The answer is, there are Canadian ballplayers out there. There always have been. But no one's ever really paid them much attention.
Now there is Heroes, Bums and Ordinary Men, a showcase of the Canadian talent that has gone down in baseball history. Some made it big, like Chicago Cubs pitcher Fergie Jenkins, who won the Cy Young Award in 1971. Others didn't quite make it: third-baseman Reno Bertoia began the 1957 season with the league-leading batting percentage, beating out the great Ted Williams, but wasn't able to hang on. Still others have yet to prove their mettle, like Rob Ducey with the Toronto Blue Jays and Larry Walker with the Montreal Expos.
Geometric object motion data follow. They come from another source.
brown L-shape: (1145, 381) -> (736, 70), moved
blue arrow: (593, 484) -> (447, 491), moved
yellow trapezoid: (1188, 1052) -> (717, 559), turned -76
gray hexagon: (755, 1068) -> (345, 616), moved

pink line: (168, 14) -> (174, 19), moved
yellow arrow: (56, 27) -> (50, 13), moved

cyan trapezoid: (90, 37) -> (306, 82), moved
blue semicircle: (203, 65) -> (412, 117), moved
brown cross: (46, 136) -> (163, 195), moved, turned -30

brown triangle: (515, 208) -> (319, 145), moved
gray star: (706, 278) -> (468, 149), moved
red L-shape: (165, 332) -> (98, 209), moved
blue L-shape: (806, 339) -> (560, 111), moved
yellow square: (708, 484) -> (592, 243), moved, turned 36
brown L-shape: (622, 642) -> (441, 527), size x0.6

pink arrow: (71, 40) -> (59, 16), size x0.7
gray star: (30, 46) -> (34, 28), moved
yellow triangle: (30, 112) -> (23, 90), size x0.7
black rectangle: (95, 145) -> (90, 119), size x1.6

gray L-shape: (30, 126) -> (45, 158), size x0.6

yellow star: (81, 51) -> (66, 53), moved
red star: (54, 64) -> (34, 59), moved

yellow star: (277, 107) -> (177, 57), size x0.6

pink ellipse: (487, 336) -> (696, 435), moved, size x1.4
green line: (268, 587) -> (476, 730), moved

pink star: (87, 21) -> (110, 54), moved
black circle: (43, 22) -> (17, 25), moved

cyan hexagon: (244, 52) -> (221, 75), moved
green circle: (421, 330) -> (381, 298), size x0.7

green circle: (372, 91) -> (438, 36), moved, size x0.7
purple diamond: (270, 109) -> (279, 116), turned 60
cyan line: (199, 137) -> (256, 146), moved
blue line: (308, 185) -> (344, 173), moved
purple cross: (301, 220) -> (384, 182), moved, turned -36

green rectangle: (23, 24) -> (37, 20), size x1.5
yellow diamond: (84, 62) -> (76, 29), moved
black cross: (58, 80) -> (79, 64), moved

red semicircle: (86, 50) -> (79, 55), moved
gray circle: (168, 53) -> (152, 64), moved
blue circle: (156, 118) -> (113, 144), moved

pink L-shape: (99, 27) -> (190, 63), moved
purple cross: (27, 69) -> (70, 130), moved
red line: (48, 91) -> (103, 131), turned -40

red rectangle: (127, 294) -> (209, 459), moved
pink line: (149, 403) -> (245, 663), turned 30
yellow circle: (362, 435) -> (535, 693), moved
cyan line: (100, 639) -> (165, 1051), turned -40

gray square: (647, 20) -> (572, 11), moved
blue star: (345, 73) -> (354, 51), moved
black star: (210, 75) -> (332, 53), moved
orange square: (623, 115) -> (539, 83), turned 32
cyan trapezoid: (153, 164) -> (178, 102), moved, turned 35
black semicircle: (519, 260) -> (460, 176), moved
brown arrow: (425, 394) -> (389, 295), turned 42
Heroes, Bums and Ordinary Men describes the battle to get there from here. It takes us to the National Baseball Institute in Vancouver, where young players refine their games, and to a tryout camp for the Expos, where all but the best are eliminated. But above all, it is a book of personal, human stories, of players' dreams of the spotlights on major league playing fields, and the moments of glory shared by the few who have got there.
About the author
There are two constants in Dan Turner's life: his family, and baseball. He has been a political reporter in Ottawa for the Citizen, a foreign correspondent in Africa for Maclean's magazine, and a winner of an ACTRA award in 1982 for his feature interviews with the CBC. Dan was also awarded a National Newspaper Award for investigative journalism with the Ottawa Citizen in 1985. But throughout his career he kept a close eye on the box scores and in 1982 his first book, The Expos Inside Out, made the bestseller list.